The list of German high-speed rails can be found  here(de) and (especially for newer tracks)  here(de). The conditions to consider a track to be high-speed tagged with highspeed=yes are defined  here(de).

United States

The USA's only high-speed rail by national standards are Amtrak®'s Acela Express® (reaching 150 mph (241 km/h)), Northeast Regional®, Keystone Service℠ and some MARC Penn Line express trains (the latter three services reaching 125 mph (201 km/h)). OSM says (to the right) "implies maxspeed ≥ 200 km/h." What the USA calls "high speed" depends on context or jurisdiction; see  here, as the subject is historical, complex and emerging.
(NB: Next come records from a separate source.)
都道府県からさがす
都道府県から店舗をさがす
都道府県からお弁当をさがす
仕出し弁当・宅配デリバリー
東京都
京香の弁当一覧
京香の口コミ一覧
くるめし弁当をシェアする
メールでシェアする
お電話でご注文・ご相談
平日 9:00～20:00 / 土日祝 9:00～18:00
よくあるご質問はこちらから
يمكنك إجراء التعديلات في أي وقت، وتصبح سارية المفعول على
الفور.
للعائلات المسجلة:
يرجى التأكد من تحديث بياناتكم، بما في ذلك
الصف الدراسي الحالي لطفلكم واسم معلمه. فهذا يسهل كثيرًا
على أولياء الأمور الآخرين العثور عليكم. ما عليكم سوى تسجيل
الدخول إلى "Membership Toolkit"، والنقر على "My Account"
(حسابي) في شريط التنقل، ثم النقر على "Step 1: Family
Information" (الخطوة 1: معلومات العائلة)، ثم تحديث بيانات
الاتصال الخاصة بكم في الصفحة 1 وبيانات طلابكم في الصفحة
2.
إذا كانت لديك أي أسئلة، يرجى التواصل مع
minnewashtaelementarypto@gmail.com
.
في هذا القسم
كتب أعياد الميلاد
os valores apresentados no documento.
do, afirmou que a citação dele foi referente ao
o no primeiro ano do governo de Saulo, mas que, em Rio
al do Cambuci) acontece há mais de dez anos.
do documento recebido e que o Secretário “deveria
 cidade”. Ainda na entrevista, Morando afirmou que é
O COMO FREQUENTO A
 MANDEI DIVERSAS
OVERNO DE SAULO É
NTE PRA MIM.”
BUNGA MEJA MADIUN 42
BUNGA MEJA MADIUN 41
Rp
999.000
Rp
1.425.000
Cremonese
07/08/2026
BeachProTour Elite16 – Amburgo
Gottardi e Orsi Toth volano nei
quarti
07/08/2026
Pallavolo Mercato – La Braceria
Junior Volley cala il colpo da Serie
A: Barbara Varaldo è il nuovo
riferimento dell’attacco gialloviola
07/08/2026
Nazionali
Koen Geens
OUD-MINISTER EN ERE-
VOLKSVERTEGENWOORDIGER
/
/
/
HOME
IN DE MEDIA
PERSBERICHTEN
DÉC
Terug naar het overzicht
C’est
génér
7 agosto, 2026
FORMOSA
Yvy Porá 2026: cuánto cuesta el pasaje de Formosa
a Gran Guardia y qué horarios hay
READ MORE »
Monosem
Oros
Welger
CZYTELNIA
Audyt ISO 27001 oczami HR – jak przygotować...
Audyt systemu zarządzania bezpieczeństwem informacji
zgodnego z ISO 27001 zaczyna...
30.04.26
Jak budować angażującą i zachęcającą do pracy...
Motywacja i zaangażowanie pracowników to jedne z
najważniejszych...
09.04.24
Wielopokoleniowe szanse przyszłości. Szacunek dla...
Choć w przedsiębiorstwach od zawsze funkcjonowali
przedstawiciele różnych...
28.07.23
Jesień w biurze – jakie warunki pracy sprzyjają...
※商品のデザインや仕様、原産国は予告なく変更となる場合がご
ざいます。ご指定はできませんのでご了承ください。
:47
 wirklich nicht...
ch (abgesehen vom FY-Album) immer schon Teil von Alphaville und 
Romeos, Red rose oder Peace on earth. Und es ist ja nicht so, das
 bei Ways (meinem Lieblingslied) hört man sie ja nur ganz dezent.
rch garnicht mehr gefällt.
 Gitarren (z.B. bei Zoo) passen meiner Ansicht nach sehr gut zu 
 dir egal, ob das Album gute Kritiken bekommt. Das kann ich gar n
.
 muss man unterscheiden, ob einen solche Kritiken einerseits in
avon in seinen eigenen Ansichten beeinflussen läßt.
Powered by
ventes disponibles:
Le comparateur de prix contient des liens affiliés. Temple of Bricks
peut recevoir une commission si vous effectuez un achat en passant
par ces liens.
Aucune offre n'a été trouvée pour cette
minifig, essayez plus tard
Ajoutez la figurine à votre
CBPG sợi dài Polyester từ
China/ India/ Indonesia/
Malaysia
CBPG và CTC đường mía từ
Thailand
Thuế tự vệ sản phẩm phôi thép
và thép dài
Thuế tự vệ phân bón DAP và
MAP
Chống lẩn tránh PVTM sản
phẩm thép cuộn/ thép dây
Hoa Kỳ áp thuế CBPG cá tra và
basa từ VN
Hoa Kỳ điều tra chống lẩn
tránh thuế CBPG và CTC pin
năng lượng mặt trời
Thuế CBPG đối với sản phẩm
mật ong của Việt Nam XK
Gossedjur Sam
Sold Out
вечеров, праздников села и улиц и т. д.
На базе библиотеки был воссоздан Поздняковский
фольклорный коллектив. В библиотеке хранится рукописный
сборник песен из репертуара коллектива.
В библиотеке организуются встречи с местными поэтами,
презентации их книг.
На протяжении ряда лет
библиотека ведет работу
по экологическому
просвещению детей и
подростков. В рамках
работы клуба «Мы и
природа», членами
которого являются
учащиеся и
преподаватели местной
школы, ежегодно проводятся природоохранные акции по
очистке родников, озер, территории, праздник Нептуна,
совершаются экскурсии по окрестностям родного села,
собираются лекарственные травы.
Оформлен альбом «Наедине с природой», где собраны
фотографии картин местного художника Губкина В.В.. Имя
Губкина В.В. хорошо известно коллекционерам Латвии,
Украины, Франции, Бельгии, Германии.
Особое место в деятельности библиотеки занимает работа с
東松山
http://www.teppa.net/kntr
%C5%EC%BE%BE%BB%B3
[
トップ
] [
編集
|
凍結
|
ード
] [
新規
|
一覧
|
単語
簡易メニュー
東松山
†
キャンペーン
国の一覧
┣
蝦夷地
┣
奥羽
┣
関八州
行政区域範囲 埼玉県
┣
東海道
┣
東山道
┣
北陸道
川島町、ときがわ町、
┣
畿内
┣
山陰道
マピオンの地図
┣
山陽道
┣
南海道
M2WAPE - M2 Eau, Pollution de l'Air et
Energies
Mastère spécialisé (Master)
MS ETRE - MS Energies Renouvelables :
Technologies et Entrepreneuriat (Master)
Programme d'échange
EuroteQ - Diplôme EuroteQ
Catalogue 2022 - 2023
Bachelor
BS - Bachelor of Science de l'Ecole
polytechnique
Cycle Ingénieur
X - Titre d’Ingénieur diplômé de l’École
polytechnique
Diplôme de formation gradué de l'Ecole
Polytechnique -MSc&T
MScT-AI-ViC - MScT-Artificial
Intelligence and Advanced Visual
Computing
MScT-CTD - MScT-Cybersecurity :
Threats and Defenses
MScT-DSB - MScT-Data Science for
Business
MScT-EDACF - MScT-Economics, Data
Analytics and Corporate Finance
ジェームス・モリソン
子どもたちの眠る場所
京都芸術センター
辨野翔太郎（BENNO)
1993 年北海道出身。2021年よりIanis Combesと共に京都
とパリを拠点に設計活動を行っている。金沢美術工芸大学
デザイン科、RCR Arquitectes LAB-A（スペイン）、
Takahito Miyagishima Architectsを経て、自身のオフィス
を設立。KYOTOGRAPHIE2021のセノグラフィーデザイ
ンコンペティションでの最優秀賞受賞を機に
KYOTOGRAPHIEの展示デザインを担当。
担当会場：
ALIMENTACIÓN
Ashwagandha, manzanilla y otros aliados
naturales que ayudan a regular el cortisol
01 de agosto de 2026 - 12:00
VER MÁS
Also, there is a "lesser" high speed known as "higher speed" (than "conventional rail," often on Class 4 track, limited to 79 mph (127 km/h)). See Amtrak for "higher speed" regional routes on Class 5 (90 mph (145 km/h)) or Class 6 (110 mph (177 km/h)) track. Discussion asks whether highspeed=yes should be tagged on USA railway=rail with maxspeed=* between 80 mph (128 km/h) and 124 mph (199 km/h), concluding it should not. So, tag USA railway=rail with highspeed=yes only where passenger service reaches 125 mph (201 km/h) or greater. The USA calls these  Class 7 track (passenger service maxspeed=* is 125 mph (201 km/h)), Class 8 track (150 mph (241 km/h)) and Class 9 track (220 mph (354 km/h)).